Legenda descritiva: No lado esquerdo, um homem negro com chapéu branco e linhas pretas em xadrez veste camisa cinza e uma jaqueta preta. Ele sorri, enquanto tece uma peça no tear. No lado direito, ao fundo, a imagem está desfocada e mostra um rapaz de camisa polo branca e listras pretas horizontais sorrindo enquanto também tece. Ao fundo dos dois, uma janela e uma persiana (Foto: Betina Humeres / Agência RBS)

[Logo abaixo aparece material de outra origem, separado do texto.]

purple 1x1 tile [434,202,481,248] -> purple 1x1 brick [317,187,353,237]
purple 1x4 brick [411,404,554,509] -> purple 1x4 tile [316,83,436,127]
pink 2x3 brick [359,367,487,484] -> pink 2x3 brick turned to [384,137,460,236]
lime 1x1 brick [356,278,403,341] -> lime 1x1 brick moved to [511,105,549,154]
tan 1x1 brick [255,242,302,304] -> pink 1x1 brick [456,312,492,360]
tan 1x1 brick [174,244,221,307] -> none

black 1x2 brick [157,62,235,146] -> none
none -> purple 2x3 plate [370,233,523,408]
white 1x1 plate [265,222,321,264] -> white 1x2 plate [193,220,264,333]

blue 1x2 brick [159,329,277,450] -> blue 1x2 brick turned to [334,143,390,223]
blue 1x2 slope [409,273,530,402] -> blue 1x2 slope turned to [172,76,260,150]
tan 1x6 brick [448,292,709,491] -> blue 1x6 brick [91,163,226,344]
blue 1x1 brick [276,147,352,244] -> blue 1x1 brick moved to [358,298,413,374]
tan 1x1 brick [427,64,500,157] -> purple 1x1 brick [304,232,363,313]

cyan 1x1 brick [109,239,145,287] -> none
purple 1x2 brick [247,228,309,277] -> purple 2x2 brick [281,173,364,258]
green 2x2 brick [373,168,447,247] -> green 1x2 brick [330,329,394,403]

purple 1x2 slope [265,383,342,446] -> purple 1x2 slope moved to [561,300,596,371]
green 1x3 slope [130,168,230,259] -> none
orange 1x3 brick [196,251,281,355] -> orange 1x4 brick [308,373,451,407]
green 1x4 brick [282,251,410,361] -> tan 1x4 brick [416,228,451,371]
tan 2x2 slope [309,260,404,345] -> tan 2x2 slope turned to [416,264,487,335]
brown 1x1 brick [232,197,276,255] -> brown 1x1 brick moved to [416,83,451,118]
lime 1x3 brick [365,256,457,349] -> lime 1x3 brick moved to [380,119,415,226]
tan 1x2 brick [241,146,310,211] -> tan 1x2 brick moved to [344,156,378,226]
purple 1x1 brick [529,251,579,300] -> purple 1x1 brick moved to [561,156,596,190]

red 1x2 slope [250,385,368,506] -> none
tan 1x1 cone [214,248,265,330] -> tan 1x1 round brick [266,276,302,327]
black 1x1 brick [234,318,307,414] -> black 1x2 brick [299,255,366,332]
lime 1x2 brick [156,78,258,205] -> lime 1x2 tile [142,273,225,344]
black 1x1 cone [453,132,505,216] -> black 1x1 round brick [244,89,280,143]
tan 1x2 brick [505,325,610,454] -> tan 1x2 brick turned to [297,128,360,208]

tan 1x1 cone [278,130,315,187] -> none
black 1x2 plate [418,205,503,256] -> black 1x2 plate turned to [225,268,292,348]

Assim como para os não cegos, o envelhecimento traz dificuldades. Doenças que surgem com o passar dos anos e o medo de quedas, por exemplo, não são os únicos riscos: a solidão também. Por isso, para muitos cegos a possibilidade de convívio com gente da mesma idade e a prática de atividades funciona como terapia de grupo. É o que diz Sônia Giovannetti, 65 anos, que frequenta aulas de artesanato na Acic. Para ela e os amigos Márcia Barbosa de Oliveira, 40 anos; Flávio João dos Santos, 35 anos; e Rogerio Luiz Raulino, 37 anos; o tear é um aprendizado que ajuda a transpor barreiras, superar limites, fazer amizades.